Despite the political hurdles that any candidate faces, the big and the small advances have the potential to tap into the same political energy that presided over the March of Women and the election of a record number of women at the polls. Mid-session of the Congress in 2018. Since women represent about 60% of voters in the 2020 Democratic primary, the ability of a candidate to mobilize voters on her behalf could be crucial in the fight for the candidacy.
Warren is not the only one to pursue such a strategy. Senator Kirsten Gillibrand (D-N.Y.) Explicitly called on the voters to adopt the direction of her political strategy, which eventually collapsed, leading to an early exit from the presidential race. Senator Kamala Harris (D-Calif.) Also experienced viral moments encouraging young girls and launched an electoral breakthrough with black voters.
But the Massachusetts senator currently has a slight but steady advantage with the female voters, unlike the other main candidates, and it looks like the slight advantage that Senator Bernie Sanders of Vermont has on male voters, according to one FiveThirtyEight analysis polls on the month of August. Warren still struggles with women of color.
On the trail, there are signs that the strategy is working. In its town halls across the country, the crowd tends to skew slightly women, many athletes wearing tattoos and tattoos with the theme "persistent". Many women and some men present have clearly stated that they want to vote for a woman in 2020. Outside of her town halls, independent sellers often sell products evoking Warren's potential to be the first female president – the T-shirts "Madame la President "and Rosie the Riveter. buttons with Warren's face superimposed.
Warren's approach, however, extends beyond the genre in a way that Gillibrand has not developed. The evening of Monday evening showed that the campaign was not only about the political power of women, but also about people facing dangerous working conditions and low wages.
"It took 18 minutes for 146 people to die. Especially women. Mostly immigrants – Jews and Italians, "she said. "They are mainly people who earn as little as $ 5 a week to try to realize their American dream."

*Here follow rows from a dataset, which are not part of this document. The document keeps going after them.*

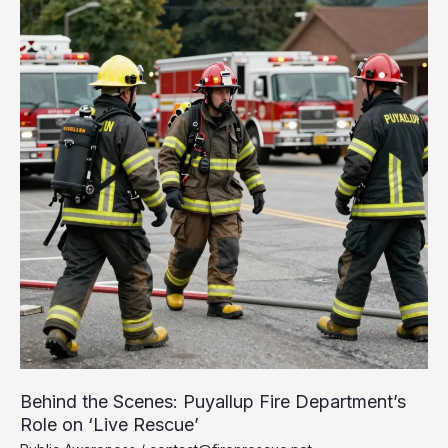
You
Need
to
Know
Behind the Scenes: Puyallup Fire Department’s
Role on ‘Live Rescue’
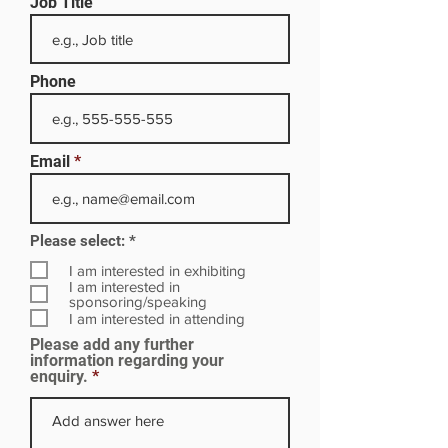
Job Title
Phone
Email
R
Please select:
*
e
q
I am interested in exhibiting
u
I am interested in
i
sponsoring/speaking
r
I am interested in attending
e
Please add any further
d
information regarding your
enquiry.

Warren told the story of the atrocity in great detail before linking it to his plan, announced monday morningto attack the power of the companies it believes still dominate the political process 108 years later.
She described a cycle of factory owners distributing campaign donations, assembling legislators and blocking reforms.

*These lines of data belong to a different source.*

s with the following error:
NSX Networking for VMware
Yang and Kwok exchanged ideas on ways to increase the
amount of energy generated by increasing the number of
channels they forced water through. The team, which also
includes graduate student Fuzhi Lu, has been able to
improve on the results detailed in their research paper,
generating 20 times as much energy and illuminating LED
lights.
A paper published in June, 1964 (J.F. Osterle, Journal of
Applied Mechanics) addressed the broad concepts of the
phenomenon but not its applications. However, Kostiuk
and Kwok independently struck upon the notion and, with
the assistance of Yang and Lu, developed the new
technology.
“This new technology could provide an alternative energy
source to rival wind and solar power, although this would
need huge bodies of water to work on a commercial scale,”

"Does this sound familiar to you?" She asked. "Take any big problem we have today in the United States and you do not have to dig very deep to see the same system at work."
She then presented what she called "the biggest anti-corruption plan since Watergate," which includes drastically curtailing the lobbying sector, including banning senators, congressmen and secretaries-general from becoming lobbyists. lobbyists.
It would require that meetings between lobbyists and elected officials be made public and abolish political donations from lobbyists in contact with the same government officials, calling this practice "the very definition of corruption".
The Warren Senate office has announced to POLITICO that it would introduce a bill that it had sponsored, the Anti-Corruption and Public Integrity Act, in the "coming months" .
But such nuances did not seem to upset the crowd, who cheered Monday when Warren said, "I know what's wrong, I have a plan to fix it, and that's why I'm here. to the presidency of the United States. "
As a result of her remarks, supporters moved to take selfies with her. A woman, Heather Quick, age 45, said she decided to support Warren or Sanders during the primary.
She said she was shocked by Warren's mention of criminal justice reform on Monday night and had heard most of the rest of her speech.
"I like that her conversation was caused by the Triangle Shirtwaist fire," she said. "It's a brilliant decision to include her in her speech, which obviously leads you to the role of women in political change and unionization."